## [Task to complete]
Instruction for the entries that follow: retype exactly the lines from the line with "<td>2022</td>" to the line with "<td>2023</td>", both included, and omit all others.

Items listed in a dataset
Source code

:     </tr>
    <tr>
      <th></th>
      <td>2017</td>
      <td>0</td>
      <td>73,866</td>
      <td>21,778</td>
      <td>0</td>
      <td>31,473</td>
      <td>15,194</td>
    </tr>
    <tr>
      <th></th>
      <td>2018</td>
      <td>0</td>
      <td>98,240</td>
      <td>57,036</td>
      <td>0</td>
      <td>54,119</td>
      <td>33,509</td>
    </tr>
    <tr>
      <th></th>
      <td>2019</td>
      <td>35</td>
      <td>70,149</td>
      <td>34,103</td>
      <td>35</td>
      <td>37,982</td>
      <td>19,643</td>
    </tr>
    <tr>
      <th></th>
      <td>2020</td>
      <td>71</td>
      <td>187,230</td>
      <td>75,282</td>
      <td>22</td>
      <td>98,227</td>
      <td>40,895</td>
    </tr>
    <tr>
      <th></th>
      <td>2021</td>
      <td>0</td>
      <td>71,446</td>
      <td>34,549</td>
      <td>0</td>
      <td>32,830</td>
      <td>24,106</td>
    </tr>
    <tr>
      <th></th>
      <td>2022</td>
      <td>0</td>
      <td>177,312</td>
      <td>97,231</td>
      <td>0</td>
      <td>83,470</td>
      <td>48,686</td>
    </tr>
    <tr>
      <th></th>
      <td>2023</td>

...

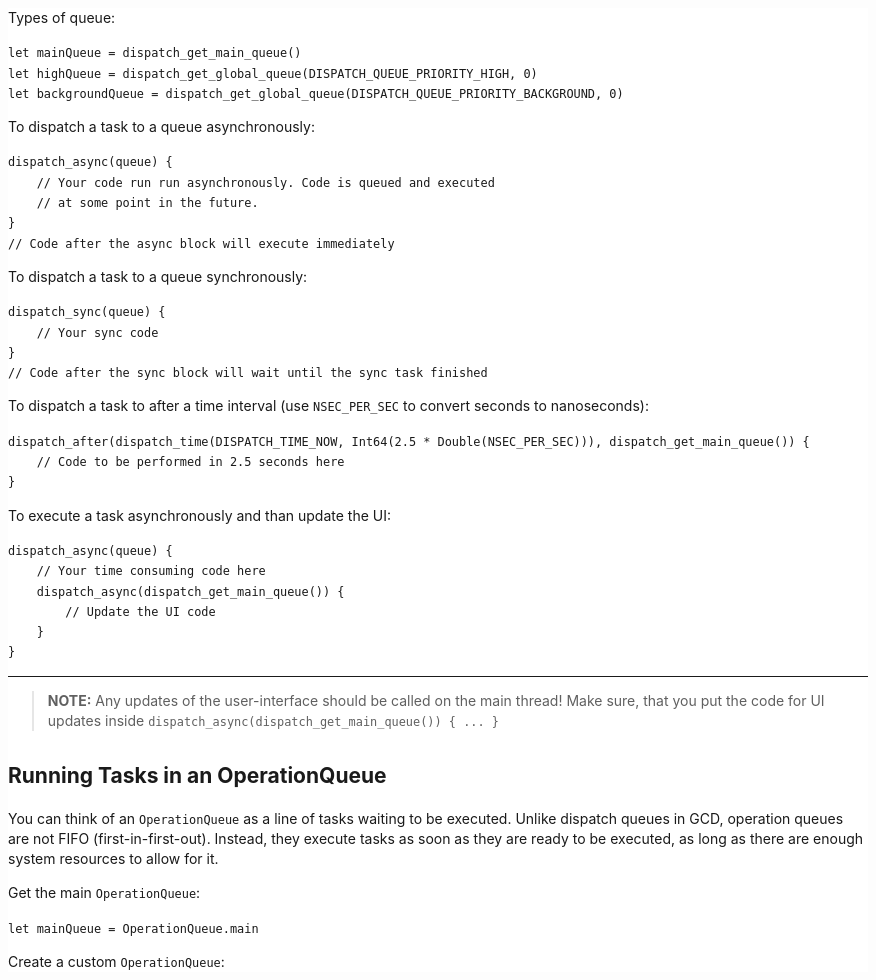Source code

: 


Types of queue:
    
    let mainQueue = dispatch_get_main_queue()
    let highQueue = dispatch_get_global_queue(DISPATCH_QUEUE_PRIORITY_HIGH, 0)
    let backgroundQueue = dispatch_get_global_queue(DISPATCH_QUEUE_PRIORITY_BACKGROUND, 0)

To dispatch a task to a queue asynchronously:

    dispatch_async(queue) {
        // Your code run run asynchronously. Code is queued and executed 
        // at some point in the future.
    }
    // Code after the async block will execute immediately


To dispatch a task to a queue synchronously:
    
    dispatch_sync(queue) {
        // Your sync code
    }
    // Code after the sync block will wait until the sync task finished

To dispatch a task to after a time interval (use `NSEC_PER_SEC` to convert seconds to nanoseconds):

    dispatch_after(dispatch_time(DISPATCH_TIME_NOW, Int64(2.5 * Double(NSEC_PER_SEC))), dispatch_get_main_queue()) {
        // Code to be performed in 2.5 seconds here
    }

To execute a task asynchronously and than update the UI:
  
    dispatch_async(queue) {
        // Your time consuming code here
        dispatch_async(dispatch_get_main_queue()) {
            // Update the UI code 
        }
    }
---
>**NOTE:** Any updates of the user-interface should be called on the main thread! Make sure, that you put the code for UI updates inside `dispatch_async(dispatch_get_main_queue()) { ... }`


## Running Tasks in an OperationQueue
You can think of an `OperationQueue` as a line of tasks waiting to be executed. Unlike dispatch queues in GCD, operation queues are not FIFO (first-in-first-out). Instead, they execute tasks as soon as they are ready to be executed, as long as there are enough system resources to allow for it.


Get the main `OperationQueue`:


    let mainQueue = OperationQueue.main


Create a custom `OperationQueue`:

## [Answer for the task]
      <td>2022</td>
      <td>0</td>
      <td>177,312</td>
      <td>97,231</td>
      <td>0</td>
      <td>83,470</td>
      <td>48,686</td>
    </tr>
    <tr>
      <th></th>
      <td>2023</td>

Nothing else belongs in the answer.